A company with low ROE usually deserves a lower PB ratio.
Why?
Because book value alone does not create value. The company must use that book value well.
Think of two shopkeepers.
Both have ₹10 lakh of capital.
One earns ₹2 lakh profit every year.
The other earns only ₹50,000 profit every year.
Would you pay the same price for both businesses? Probably not.
The first business deserves a higher valuation because it uses the same capital better.
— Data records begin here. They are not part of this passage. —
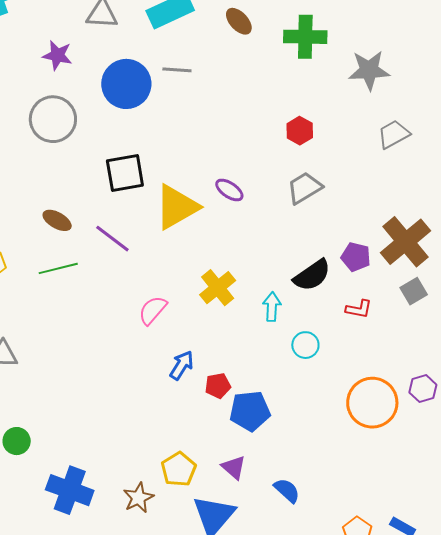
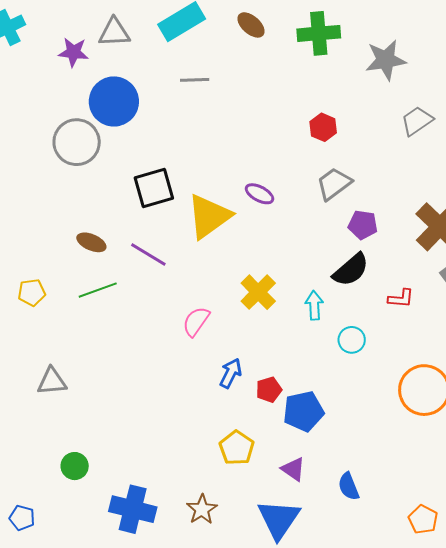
purple star: (57, 55) -> (73, 52), moved
blue circle: (126, 84) -> (114, 101), moved
purple pentagon: (356, 257) -> (363, 225), moved
yellow pentagon: (179, 469) -> (237, 448), moved
blue semicircle: (287, 490) -> (349, 486), turned -148

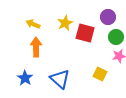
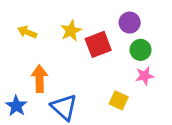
red square: (85, 33) -> (98, 44), turned -36
orange arrow: (36, 47) -> (39, 79), moved

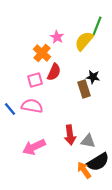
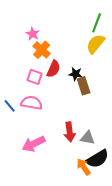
pink star: (57, 37) -> (33, 34), moved
yellow semicircle: (84, 41) -> (96, 44), moved
black star: (93, 77) -> (76, 74), moved
pink square: (35, 80) -> (35, 77), turned 35

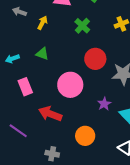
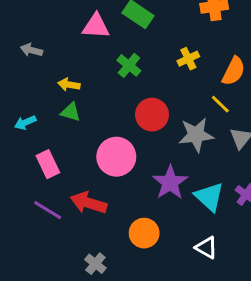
yellow arrow: (42, 23) -> (69, 85), moved, turned -104
purple star: (104, 104) -> (170, 182), size x1.6
purple line: (18, 131) -> (48, 210), moved
gray cross: (52, 154) -> (95, 264), turned 32

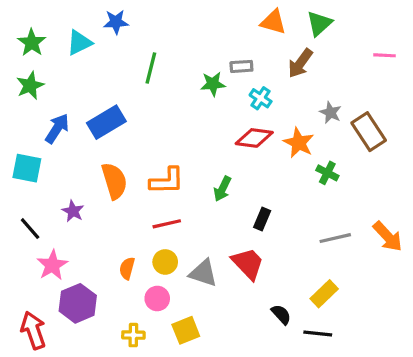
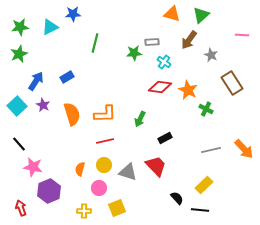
green star: (32, 43) -> (20, 27), turned 30
gray star: (330, 113) -> (211, 55), moved
blue rectangle: (106, 122) -> (67, 77), size x0.6
cyan square: (27, 168) -> (17, 106), turned 36
purple star: (73, 211) -> (43, 105), moved
black rectangle: (262, 219) -> (165, 138), turned 40
pink star: (52, 265) -> (33, 167), turned -30
red arrow: (33, 330) -> (21, 208), size x0.7

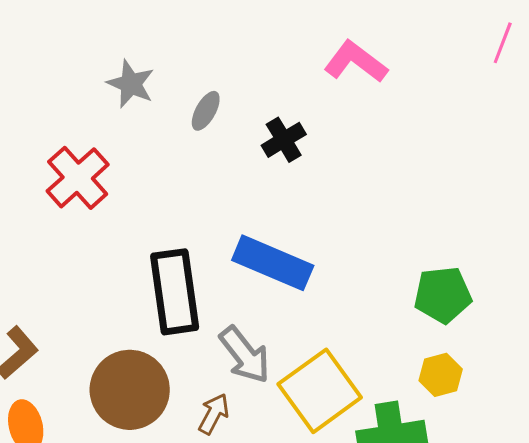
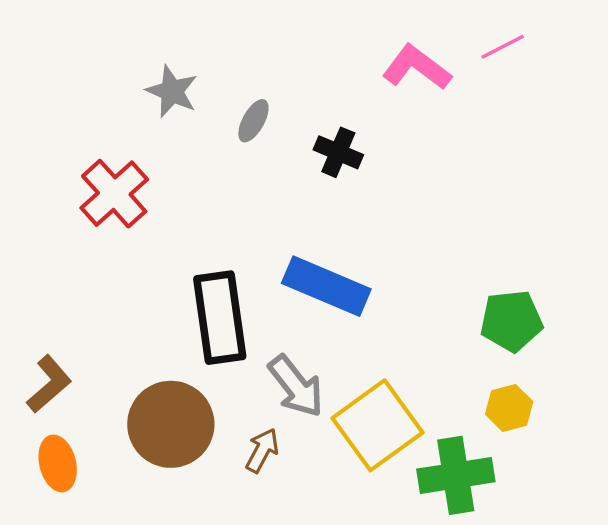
pink line: (503, 43) -> (503, 47), moved, turned 42
black cross: (284, 140) -> (338, 152), turned -36

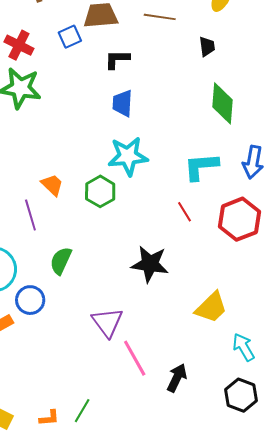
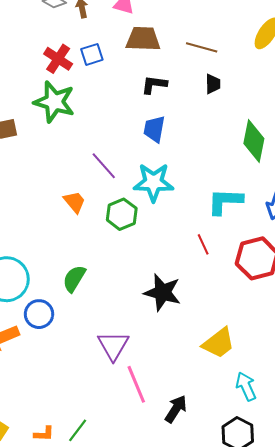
blue square: (70, 37) -> (92, 54), moved
black trapezoid: (207, 46) -> (213, 84), moved
purple line: (30, 215) -> (104, 166), moved, turned -32

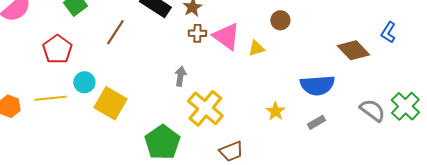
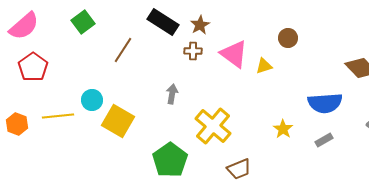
brown cross: (197, 33) -> (193, 51), moved
red pentagon: (57, 49) -> (33, 67), moved
gray arrow: (180, 76) -> (172, 94), moved

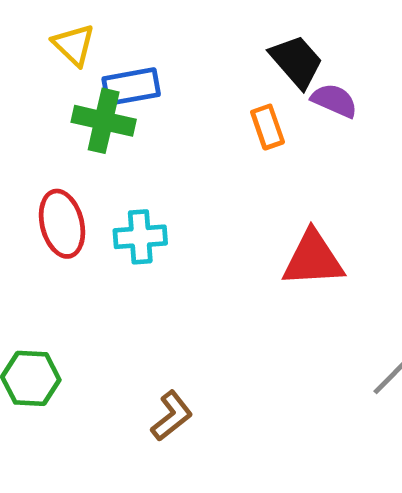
That is the ROE-PB relationship.
| Company | Book Value Per Share | ROE | PB Ratio Interpretation |
| Company A | ₹100 | 20% | Higher PB may be justified |
| Company B | ₹100 | 6% | Lower PB may be justified |
A rough mental shortcut is:
Higher ROE can justify higher PB. Lower ROE usually deserves lower PB.
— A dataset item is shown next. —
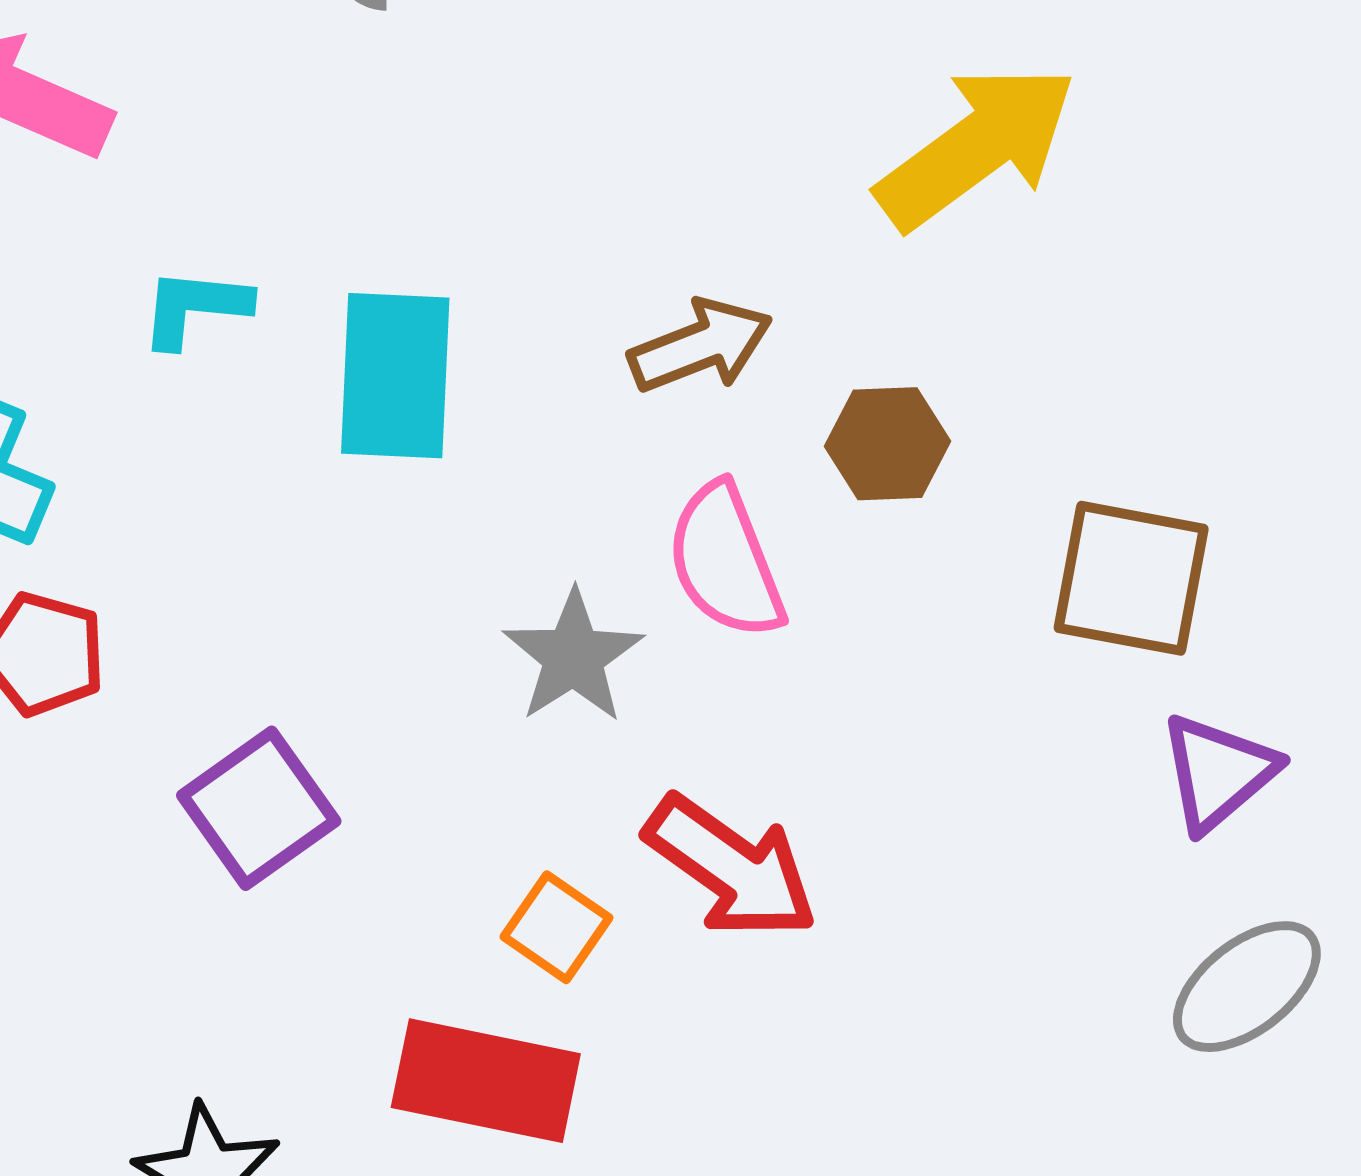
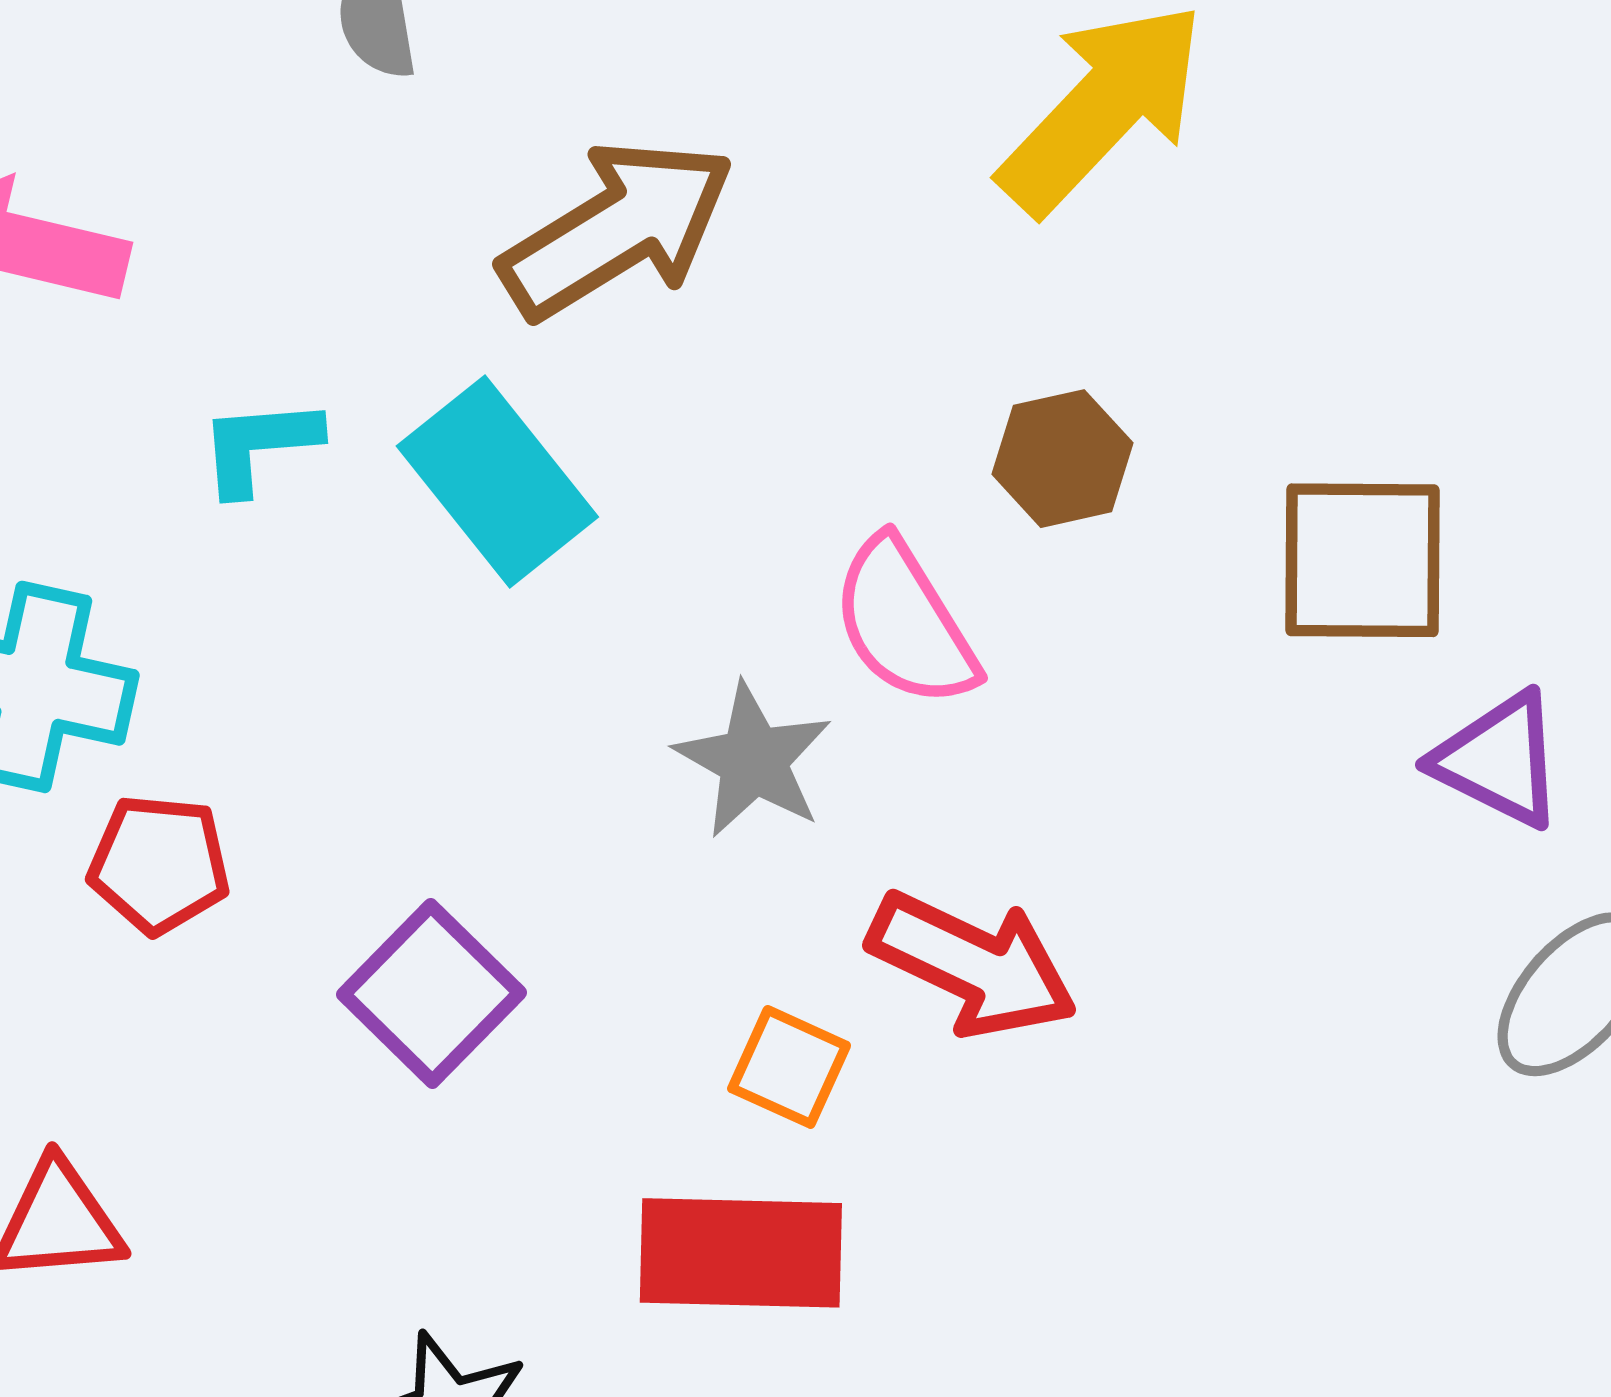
brown arrow: (701, 346) -> (617, 229), moved, size x1.5
cyan rectangle: (395, 376) -> (497, 481), turned -31
purple triangle: (1218, 772) -> (1499, 760), turned -43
Some analysts use a rough rule:
Fair PB may be compared with ROE ÷ Cost of Equity
Cost of equity means the return shareholders expect for taking equity risk.
Example:
If a company’s ROE is 18% and investors expect 12% return, the company may deserve a PB above 1.
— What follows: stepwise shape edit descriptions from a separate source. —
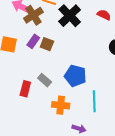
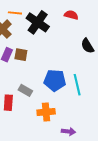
cyan line: (94, 101) -> (77, 85), moved

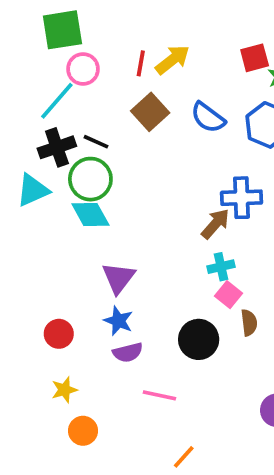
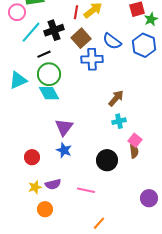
pink circle: (83, 69) -> (17, 12), moved
black line: (96, 142) -> (44, 54), moved, turned -48
black cross: (57, 147) -> (54, 30), moved
blue cross: (242, 198) -> (92, 59), moved
pink square: (228, 295) -> (135, 140), moved
purple semicircle: (128, 352) -> (53, 184), moved

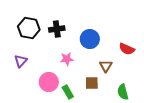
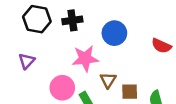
pink star: (67, 59) -> (85, 59), size x1.5
brown triangle: (106, 66) -> (108, 80), moved
brown square: (92, 83) -> (130, 92), moved

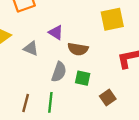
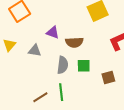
brown square: (108, 97) -> (108, 77), turned 32
brown line: (26, 103) -> (40, 97), turned 56

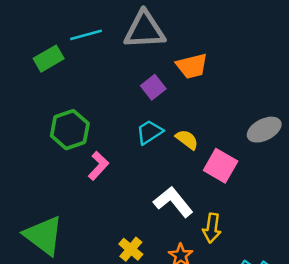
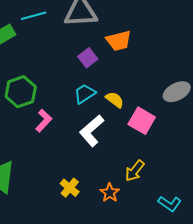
white L-shape: (173, 202) -> (92, 131), moved, turned -92
yellow arrow: (212, 228) -> (135, 171), turned 30

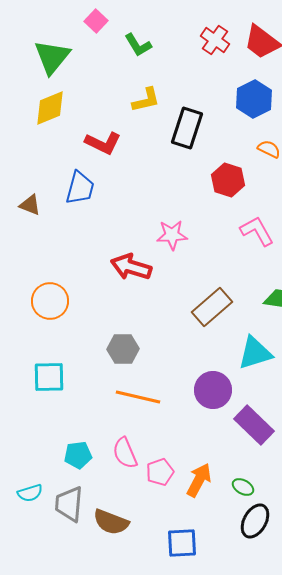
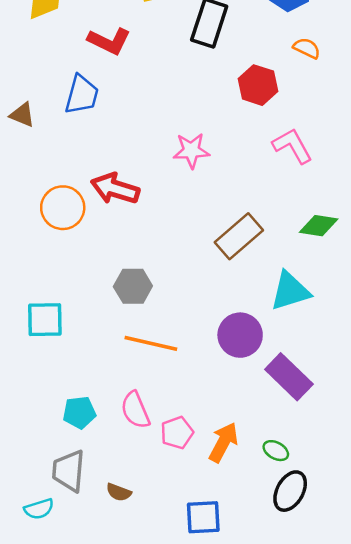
red arrow: (131, 267) -> (115, 189), moved
orange circle: (50, 301) -> (63, 208), moved
cyan semicircle: (30, 493) -> (39, 509), moved
brown semicircle: (111, 522) -> (119, 492), size x0.6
But this is only a simplified learning shortcut. Real valuation also depends on growth, risk, asset quality, interest rates, and management quality.
For beginners, remember this:
PB tells you what the market is paying for net assets. ROE tells you whether those assets are being used well.
That is why a low PB stock with poor ROE may not be cheap. It may be a weak business.
For a deeper explanation, read ROE: Return on Equity.
Limitations of PB Ratio
PB ratio is useful, but it has important limitations.
The biggest limitation is this:
Book value does not always show the real value of a business.
This is especially true for asset-light companies.
For example, a strong FMCG company may have valuable brands, distribution, pricing power, and customer trust. These may not fully appear in book value.
An IT services company may have skilled employees, client relationships, and software capabilities. These also may not show properly in book value.
So these companies can look expensive on PB even when the business is high quality.
Here are the main limitations:
| Limitation | Why it matters |
| Weak for asset-light companies | Book value may not capture brand, software, or people strength |
| Can miss brand value | Strong brands may not appear properly on the balance sheet |
| Can be distorted by goodwill | Acquisitions may inflate book value |
| Can be affected by accounting policies | Asset values may not reflect real market value |
| Low PB can be a trap | The business may have poor ROE or weak asset quality |
| Not enough for banks alone | You still need ROE, asset quality, NIM, and credit cost |
| Not useful as a standalone signal | PB needs sector and business context |
A common beginner mistake is thinking:
“This stock is below 1 PB, so it must be cheap.”
That is not always true.
A stock can trade below book value because the market expects losses, bad loans, poor growth, weak governance, or low return on equity.
This is called a value trap.
A value trap is a stock that looks cheap on valuation ratios but stays cheap because the business is not improving.
For beginners, the practical rule is:
Low PB is only interesting if the business quality is strong or improving.
Otherwise, low PB may simply mean the market does not trust the company’s assets or future profits.
Final Takeaway
PB ratio shows how much investors are paying for every ₹1 of a company’s book value.
The formula is:
PB Ratio = Market Price Per Share ÷ Book Value Per Share
PB is most useful when book value matters. That is why it is especially important for banks, NBFCs, PSUs, and asset-heavy businesses.
But PB is not a final answer. It is only a starting point.
| PB concept | Simple meaning |
| PB ratio | Price paid for each ₹1 of book value |
| Book value | Net assets left for shareholders |
| PB below 1 | Stock trades below book value, but may have problems |
| High PB | Market is paying a premium over book value |
| ROE | Shows how well the company uses shareholder capital |
| Low PB trap | Stock looks cheap but business quality may be weak |
The cleanest way to remember PB is this:
PB tells you what the market is paying for the company’s net assets. ROE tells you whether those assets are earning enough profit.
So do not use PB alone.
Use PB with ROE, asset quality, debt, earnings growth, and sector context. That is when the ratio becomes useful for real stock analysis.